Contact lenses are not an easy solution for every person suffering with vision problems. Some eye conditions make wearing contacts a difficult proposition. However, it does not rule out wearing contact lenses altogether. It just means patients need to discuss options with their eye care provider and obtain specialized hard to fit contacts for their specific vision problems.

Reasons for Hard to Fit Contacts

Finding contact lenses that fit and wearing contact lenses in general can be made more challenging when these conditions affect your eyes:

  • Astigmatism
  • Dry eyes
  • Giant Papillary Conjunctivitis (GPC)
  • Keratoconus
  • Presbyopia

Astigmatism: Usually, the eye works like a magnifying glass to focus vision into one fine point in the eye. Astigmatism is a type of visual distortion caused by the front of the eye, the cornea, not being completely spherical in shape. Because the front of the eye is not perfectly shaped like a magnifying glass, the vision cannot be focused into a fine point and instead a person sees streaks around lights and blurriness in their vision. Astigmatism is typically is present at birth and believed to be hereditary

Dry Eyes: When eyes become excessively dry, it leads to irritation, burning, redness and blurred vision. Contact lenses can exacerbate these conditions by making it feel like a foreign object is stuck in your eye.

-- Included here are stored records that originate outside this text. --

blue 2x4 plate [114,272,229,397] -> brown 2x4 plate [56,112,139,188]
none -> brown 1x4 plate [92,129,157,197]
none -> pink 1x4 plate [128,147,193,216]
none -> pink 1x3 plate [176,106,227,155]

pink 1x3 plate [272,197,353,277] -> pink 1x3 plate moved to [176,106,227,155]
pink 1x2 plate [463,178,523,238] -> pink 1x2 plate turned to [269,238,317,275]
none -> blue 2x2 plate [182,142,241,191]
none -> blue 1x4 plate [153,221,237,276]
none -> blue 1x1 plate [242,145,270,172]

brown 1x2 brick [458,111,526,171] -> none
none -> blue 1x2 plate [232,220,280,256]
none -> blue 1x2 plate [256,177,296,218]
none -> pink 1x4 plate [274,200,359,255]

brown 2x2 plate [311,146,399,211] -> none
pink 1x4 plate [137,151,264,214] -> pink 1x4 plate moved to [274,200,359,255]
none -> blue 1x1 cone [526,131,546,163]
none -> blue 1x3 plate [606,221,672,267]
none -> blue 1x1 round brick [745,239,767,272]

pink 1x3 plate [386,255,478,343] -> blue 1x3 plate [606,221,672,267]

GPC: This form of conjunctivitis is caused by inflammation on the inner surface of the eyelid. Protein buildup on contact lenses can make this condition worse.

Keratoconus: This is an uncommon condition that causes major discomfort when wearing contacts. Keratoconus happens when the cornea becomes thinner and allows the eye to bulge forward. The bulge forms into a cone shape.

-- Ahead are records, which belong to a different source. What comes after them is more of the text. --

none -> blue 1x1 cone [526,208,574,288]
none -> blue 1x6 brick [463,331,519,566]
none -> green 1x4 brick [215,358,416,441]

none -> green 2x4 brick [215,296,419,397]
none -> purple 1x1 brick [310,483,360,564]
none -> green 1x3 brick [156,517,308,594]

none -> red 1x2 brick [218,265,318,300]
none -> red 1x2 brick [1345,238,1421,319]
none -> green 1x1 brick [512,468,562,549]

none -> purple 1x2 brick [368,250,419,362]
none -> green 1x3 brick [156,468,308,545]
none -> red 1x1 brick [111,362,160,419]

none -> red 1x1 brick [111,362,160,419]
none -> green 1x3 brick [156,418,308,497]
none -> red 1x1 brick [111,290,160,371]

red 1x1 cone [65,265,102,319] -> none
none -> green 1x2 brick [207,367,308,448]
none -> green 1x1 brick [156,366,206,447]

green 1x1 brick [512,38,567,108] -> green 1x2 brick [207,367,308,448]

Presbyopia: Eyes tend to have a tougher time focusing on close objects as they age. This condition is known as presbyopia. It typically affects people aged 40 or older.

Solutions for Hard to Fit Contacts

Wearing contacts is not impossible if you suffer from one of the above conditions. You do need to meet with an eye care professional, however, and get prescribed contact lenses that are tailored to deal with your specific vision condition.

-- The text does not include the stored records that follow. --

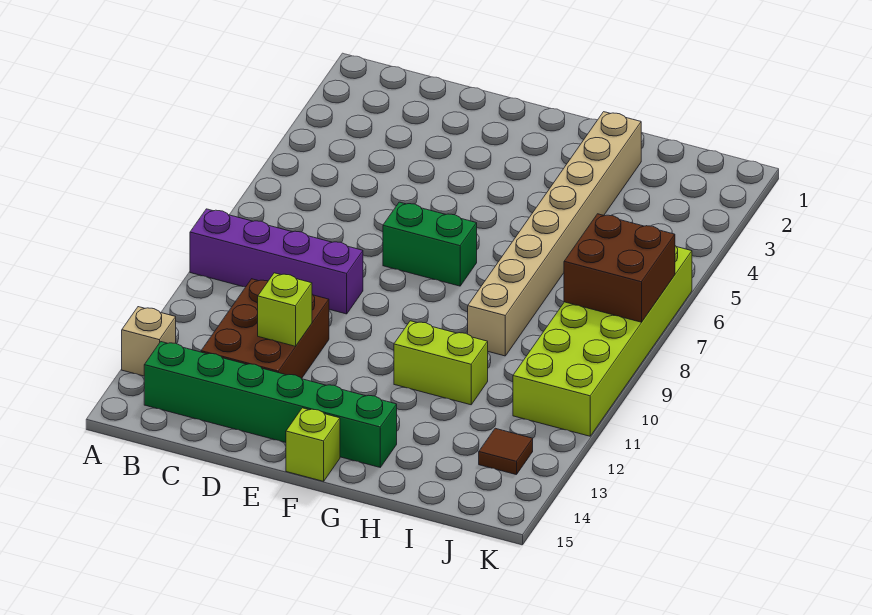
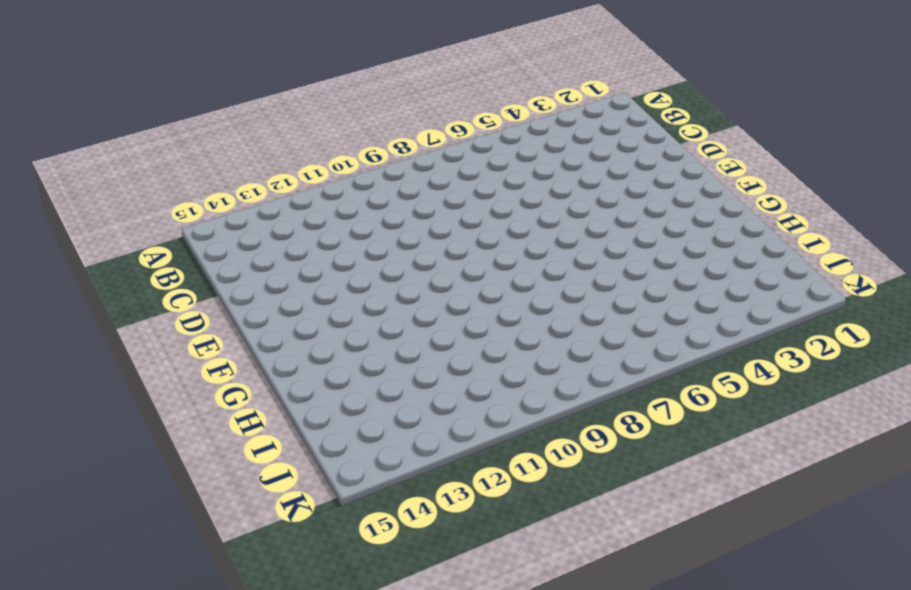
none -> purple 1x4 brick [190,209,363,314]
none -> tan 1x1 brick [122,307,176,376]
none -> green 1x6 brick [144,342,397,467]

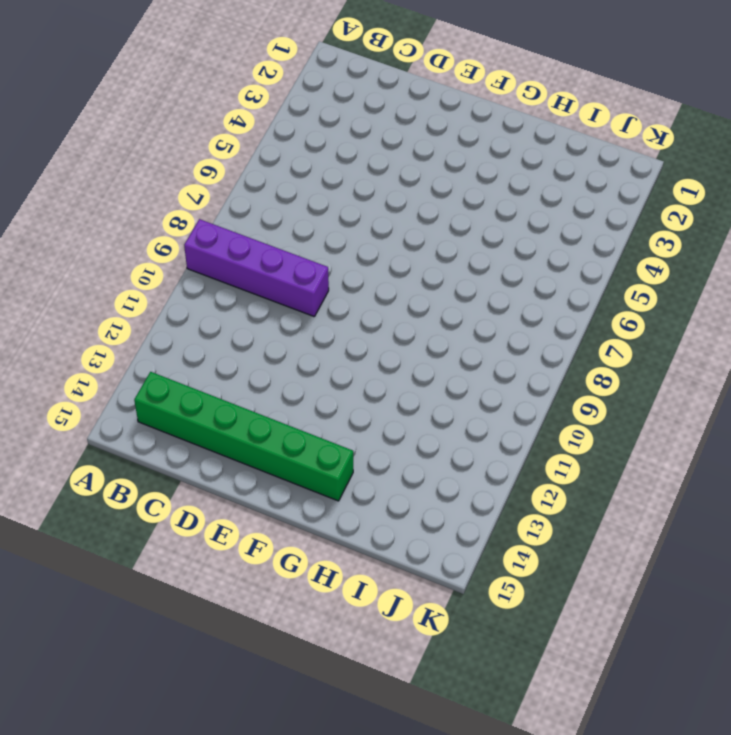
none -> tan 1x1 brick [122,307,176,376]
none -> brown 2x3 brick [201,279,329,379]
none -> green 1x2 brick [383,202,477,286]

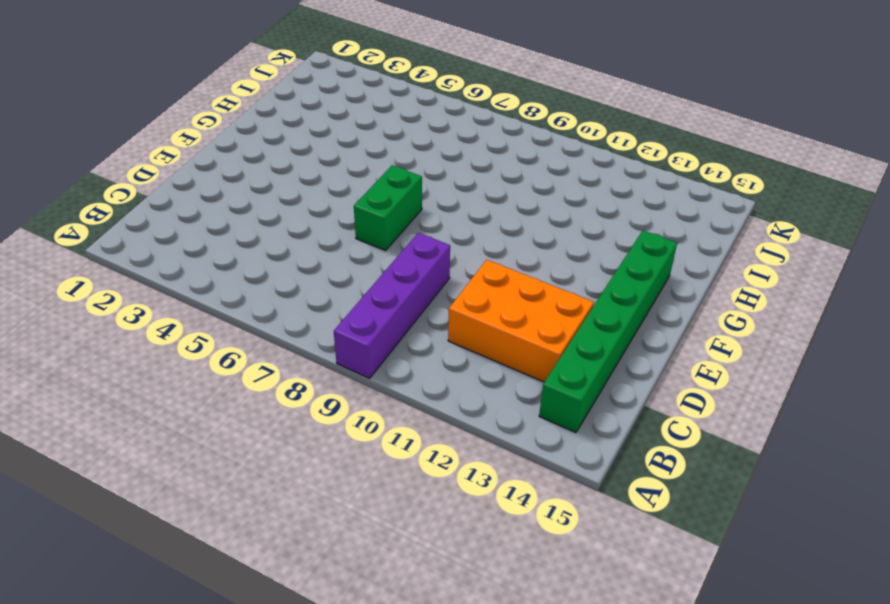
orange 2x3 brick [448,260,594,382] -> brown 2x3 brick [201,279,329,379]
none -> tan 1x1 brick [122,307,176,376]
none -> lime 1x1 brick [286,408,340,481]
none -> lime 1x2 brick [394,321,488,405]

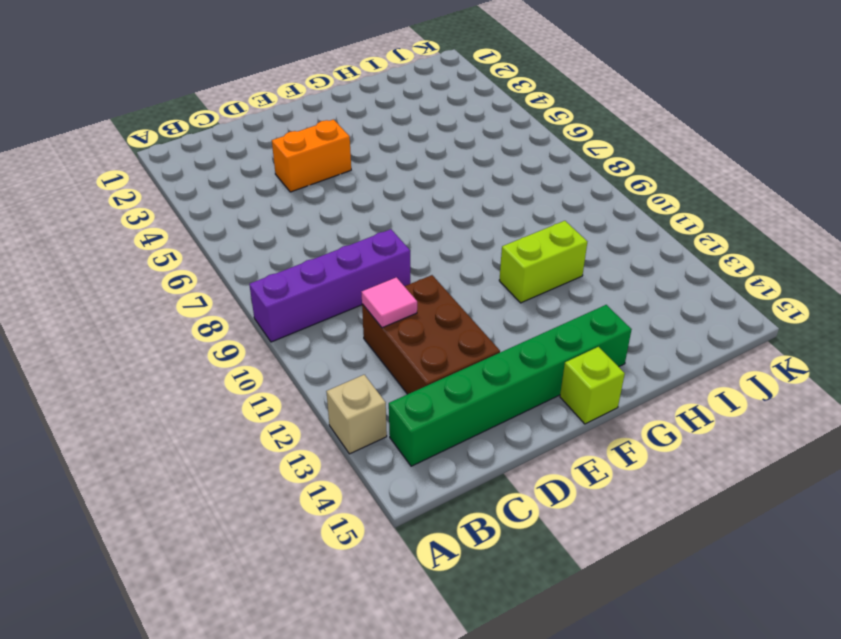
pink 1x1 tile [362,277,417,328] -> none
orange 1x2 brick [272,120,351,192] -> none
none -> green 1x2 brick [383,202,477,286]
none -> tan 1x8 brick [468,112,641,356]
none -> lime 2x6 brick [513,246,692,436]

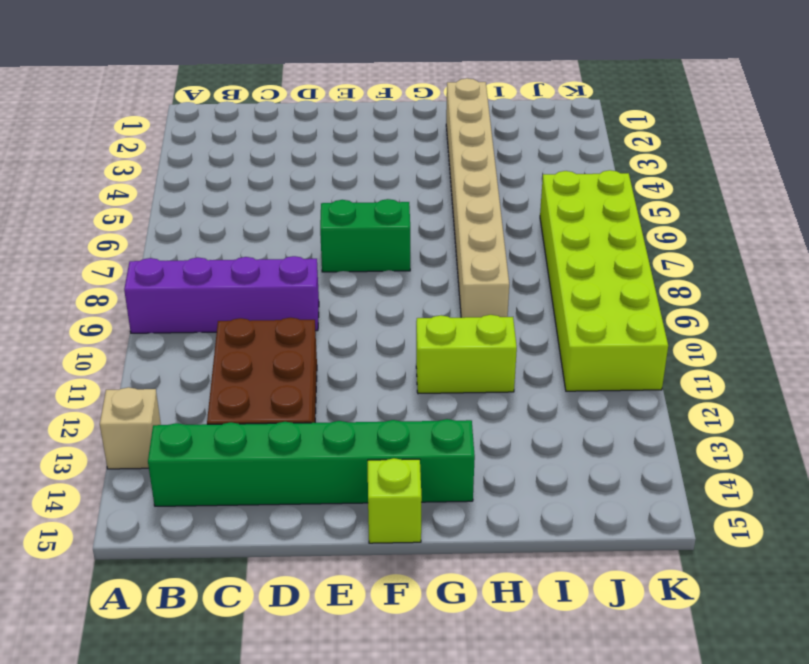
none -> brown 1x1 tile [479,428,533,475]
none -> lime 1x1 brick [258,273,312,346]
none -> brown 2x2 brick [564,214,675,322]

Gas permeable lenses are a good solution for patients who suffer from higher-than-average amounts of astigmatism or keratoconus. A GP lens will sit comfortably in front of the cornea and the space between will be filled with artificial tears. Gas permeable lens designs will use this unique “tear lens” to correct for any irregular astigmatism or corneal shape caused by eye disease. With a remarkable ability to correct for irregular corneas, a person wearing a GP lens may potentially regain vision that has been lost for years or even decades!

Toric lenses are useful for correcting astigmatism. Since the lens needs to align with both the power and the direction of the astigmatism correction, the lenses must be made to not rotate on the eye. Toric lenses are much more specific than regular “spherical” lenses and for that reason may require more of the doctor’s time to fit properly and may cost more.

Bifocal and multifocal lenses can help remedy presbyopia. Monovision lenses are another option for presbyopia. This type of lenses can have one fitted for distance vision and the other for seeing close objects.

Medicated eye drops can be an effective solution for dealing with dry eyes. They will lubricate eyes enough to make contact lenses more bearable, although a punctual occlusion also must be done to plug the ducts in some extreme cases. GPC symptoms can also be lessened through medicated eye drops. They flush out protein deposits and reduce inflammation.